Provided material:
★ ★ ★ ★
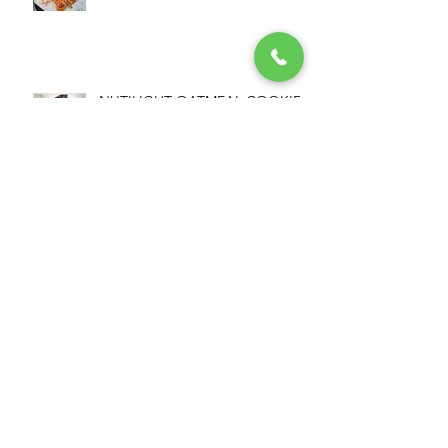
NUTILIGHT OATMEAL COOKIES
NUTILIGHT MOUSSE
NUTILIGHT PROTEIN+ &
PEANUT COOKIES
★ ★ ★ ★
Exercise requirements:
The only acceptable answer is a number: how many lines of the listing contain the word "NUTILIGHT".

Output of the exercise:
3